:: SELECTED EXCERPT
# Licking



## Isabenz (Jul 13, 2015)

My hedgehog licks my face/neck a lot when she's near which I thought of as her being affectionate... But reading through posts ive gathered this leads to biting and so isn't because she loves me lol? Should I not let her lick me more than just to know my scent?


----------



## twobytwopets (Feb 2, 2014)

Ok, here is what happened on my birthday a couple years ago. 
Anastasia-vu was always a kisser but because of possible bites we wouldn't let her do it. 
On my birthday everything went wrong, flat tire at the FIRST bus stop. Then dinner was not great, bad servers with attitude. 
I got home from dinner and took Anastasia out to play. She was extra lovey that day and I was having a case of birthday blues. She was cuddling with my chin and cheeks. I went to give her a kiss, apparently I didn't do a great job at washing up after dinner. My lips must have smelt like steak. She clamped down on my lip.

Now it wasn't a bad bite, those are totally different. Just that it was in fact located on a sensitive spot made it so much worse.


----------



## shinydistraction (Jul 6, 2014)

Hedgehogs aren't really affectionate animals. And they don't display what little affection they do show the same way a dog would. If a hedgehog is licking you it's because they think you taste or smell good. This very likely will lead to a bite eventually. As cute as it is, I wouldn't let her lick you. But it's up to you of course. Just be prepared. Those little teeth are sharp and they are fast when they decide to bite.
::::
:: GIVEN INFORMATION
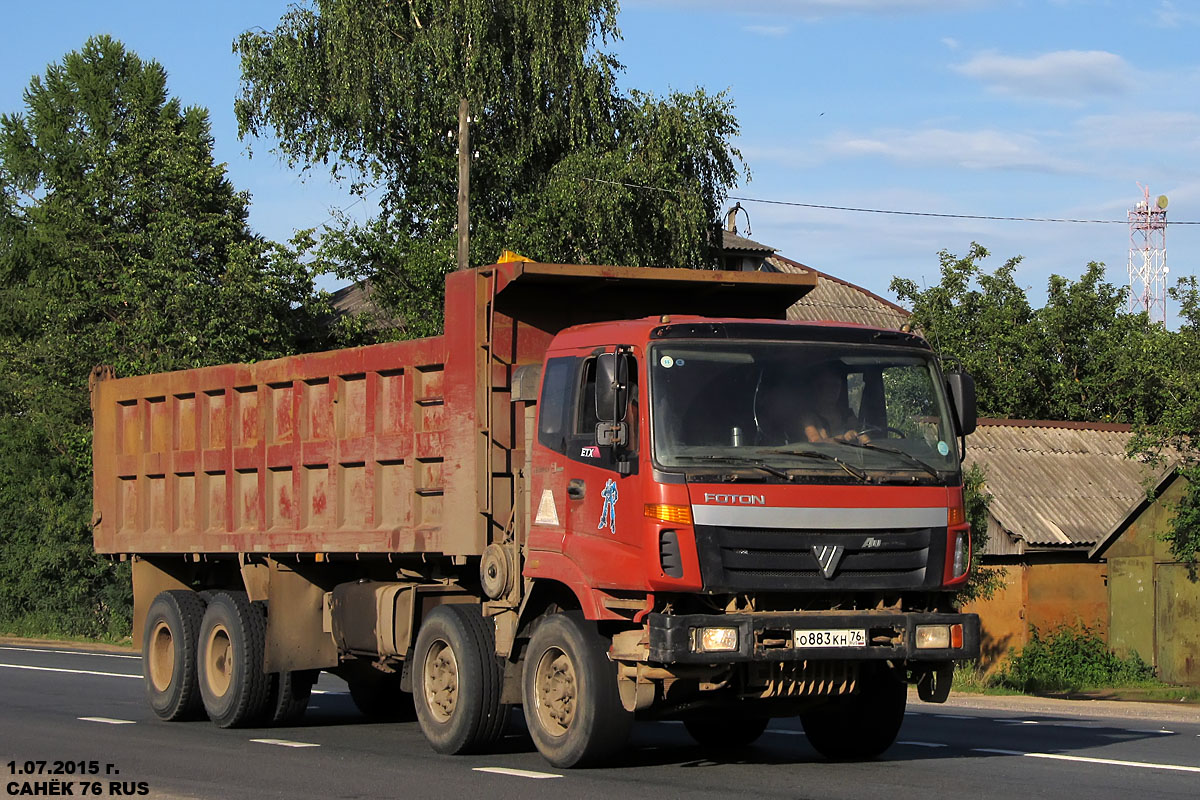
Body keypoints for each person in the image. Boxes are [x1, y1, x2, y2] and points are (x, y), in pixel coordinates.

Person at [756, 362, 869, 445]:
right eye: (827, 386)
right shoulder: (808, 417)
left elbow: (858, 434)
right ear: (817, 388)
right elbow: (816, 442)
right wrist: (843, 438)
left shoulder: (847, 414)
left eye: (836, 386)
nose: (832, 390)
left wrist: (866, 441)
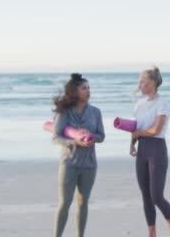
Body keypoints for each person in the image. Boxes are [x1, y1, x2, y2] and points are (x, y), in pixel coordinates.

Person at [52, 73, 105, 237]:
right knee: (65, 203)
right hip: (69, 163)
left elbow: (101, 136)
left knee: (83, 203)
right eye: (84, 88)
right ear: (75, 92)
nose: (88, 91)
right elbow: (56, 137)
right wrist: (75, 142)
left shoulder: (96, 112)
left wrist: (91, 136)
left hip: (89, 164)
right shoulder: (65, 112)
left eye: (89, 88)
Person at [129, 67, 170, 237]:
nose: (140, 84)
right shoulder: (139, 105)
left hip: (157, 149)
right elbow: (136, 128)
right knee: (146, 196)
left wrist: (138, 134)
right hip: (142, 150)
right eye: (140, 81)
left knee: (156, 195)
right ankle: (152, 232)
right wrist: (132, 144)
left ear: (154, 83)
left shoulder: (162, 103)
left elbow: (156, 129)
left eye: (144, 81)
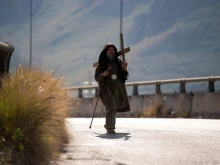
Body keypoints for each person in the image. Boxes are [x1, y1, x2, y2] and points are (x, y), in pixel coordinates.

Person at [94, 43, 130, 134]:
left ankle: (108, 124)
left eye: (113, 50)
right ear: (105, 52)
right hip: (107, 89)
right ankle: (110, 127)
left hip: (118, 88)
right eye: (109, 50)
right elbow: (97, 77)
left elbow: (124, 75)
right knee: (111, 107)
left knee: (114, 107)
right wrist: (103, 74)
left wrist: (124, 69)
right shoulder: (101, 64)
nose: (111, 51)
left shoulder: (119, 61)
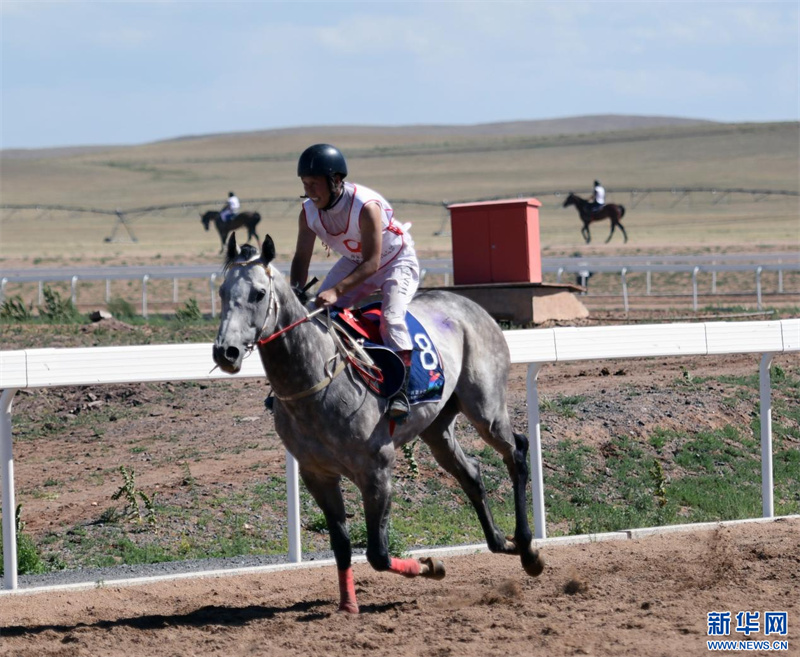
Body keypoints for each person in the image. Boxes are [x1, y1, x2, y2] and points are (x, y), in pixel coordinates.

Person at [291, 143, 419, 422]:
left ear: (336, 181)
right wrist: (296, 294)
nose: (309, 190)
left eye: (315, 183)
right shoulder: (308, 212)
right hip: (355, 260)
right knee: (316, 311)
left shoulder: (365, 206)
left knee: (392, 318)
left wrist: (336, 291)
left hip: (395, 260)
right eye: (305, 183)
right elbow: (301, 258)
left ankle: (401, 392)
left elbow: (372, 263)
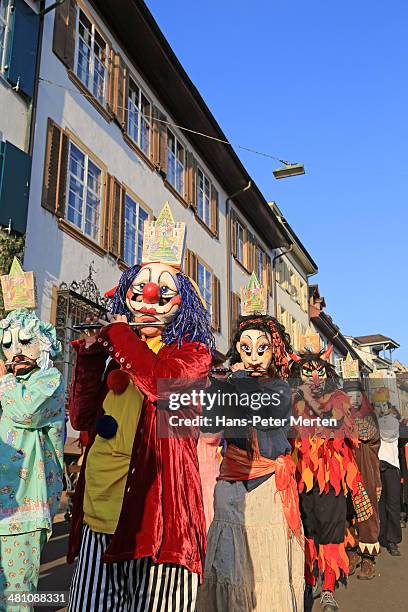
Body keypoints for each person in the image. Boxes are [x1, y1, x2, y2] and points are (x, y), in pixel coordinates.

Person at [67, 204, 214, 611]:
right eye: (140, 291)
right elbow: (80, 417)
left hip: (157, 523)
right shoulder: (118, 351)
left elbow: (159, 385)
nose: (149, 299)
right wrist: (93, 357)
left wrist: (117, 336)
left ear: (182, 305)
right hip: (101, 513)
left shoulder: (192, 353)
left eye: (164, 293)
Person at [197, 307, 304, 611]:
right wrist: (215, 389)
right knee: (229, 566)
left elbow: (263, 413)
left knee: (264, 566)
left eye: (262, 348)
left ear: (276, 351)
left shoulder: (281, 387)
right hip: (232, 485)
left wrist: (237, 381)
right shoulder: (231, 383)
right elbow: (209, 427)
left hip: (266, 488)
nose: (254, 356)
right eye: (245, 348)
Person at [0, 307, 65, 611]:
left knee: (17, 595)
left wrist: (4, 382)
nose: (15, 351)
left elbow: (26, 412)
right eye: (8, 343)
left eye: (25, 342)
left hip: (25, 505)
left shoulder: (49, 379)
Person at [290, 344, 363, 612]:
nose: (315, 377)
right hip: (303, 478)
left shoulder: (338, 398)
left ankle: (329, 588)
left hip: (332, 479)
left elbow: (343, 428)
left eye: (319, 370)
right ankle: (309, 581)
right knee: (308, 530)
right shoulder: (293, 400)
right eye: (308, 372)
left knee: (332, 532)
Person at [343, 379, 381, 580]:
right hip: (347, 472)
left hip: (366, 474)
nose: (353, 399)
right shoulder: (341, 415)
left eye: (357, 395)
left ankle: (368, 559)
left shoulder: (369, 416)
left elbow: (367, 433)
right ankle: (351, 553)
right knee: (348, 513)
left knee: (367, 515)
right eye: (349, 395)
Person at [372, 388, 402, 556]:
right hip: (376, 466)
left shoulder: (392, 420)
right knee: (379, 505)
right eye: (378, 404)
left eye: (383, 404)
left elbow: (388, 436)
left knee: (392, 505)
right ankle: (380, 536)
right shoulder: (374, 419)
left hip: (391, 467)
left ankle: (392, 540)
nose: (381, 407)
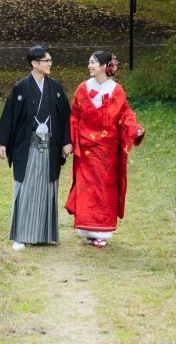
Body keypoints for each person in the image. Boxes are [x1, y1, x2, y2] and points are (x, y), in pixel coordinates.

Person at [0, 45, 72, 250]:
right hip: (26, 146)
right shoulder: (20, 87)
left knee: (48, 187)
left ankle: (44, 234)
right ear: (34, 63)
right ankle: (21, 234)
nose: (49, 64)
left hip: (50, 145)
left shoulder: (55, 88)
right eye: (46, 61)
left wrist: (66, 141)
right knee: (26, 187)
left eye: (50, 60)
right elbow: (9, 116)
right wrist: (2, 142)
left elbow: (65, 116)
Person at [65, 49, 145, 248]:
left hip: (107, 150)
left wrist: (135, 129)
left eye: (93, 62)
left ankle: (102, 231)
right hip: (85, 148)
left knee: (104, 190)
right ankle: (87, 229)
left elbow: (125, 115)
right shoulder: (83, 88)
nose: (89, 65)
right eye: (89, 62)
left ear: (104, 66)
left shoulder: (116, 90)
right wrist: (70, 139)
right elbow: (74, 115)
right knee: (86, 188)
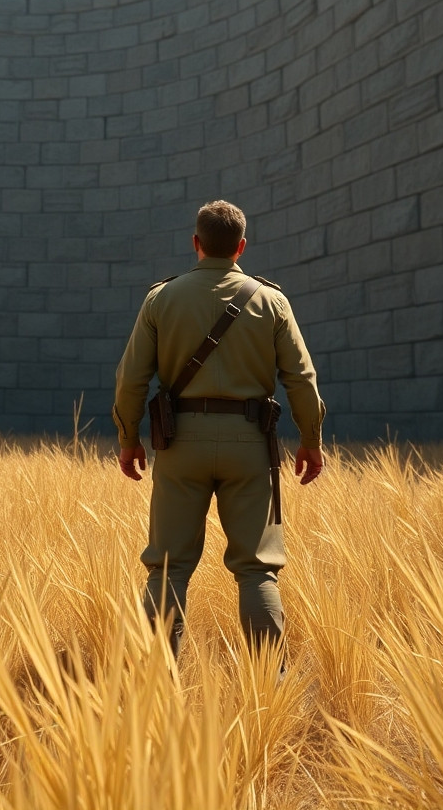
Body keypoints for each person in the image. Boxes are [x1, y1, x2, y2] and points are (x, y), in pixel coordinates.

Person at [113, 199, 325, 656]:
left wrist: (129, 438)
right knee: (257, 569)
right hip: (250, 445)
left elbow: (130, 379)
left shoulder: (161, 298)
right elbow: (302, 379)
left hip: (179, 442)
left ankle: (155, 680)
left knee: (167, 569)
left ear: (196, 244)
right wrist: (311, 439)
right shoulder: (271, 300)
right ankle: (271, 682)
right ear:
::::
#### THINGS TO DO
• A. In the hedgehog licking thread, what reason does shinydistraction give for a hedgehog licking a person?
• B. Resume the hedgehog licking thread after its last sentence.
The entries are not needed for anything asked here.

#### EXERCISE RESPONSES
• A. The hedgehog thinks the person tastes or smells good.

• B.
----------



## ummmx (Jul 15, 2015)

Before I hold my hedgehog I have to make sure I don't wash my hands with bath and body works soap because he loves it...I found this out because the other day I had washed my hands with the soap I always use (bath and body works) and I was cleaning up his cage. He walks right up to me and starts licking my hand, and I was all like aww how cute then he took a nice chunk out of my pinky. Then he started self anointing with it lol.. So he obviously likes the smell. He does the same thing with my pillow.


----------



## twobytwopets (Feb 2, 2014)

Anyone who has been around babies of the human kind could tell a story about how when a baby or toddler smells something really good, like a candle that smells like sugar cookies, they smell it open their mouth to try and taste it. 
We do most of our tasting with our noses. Hedgehogs I'm sure are no different.


----------



## DibsMonster (Nov 10, 2014)

my husband gets bit all the time. He lets the hedgies lick him and then CHOMP!! I have never been bit becaus ei never let them get that far lol that chew on my bra strap though.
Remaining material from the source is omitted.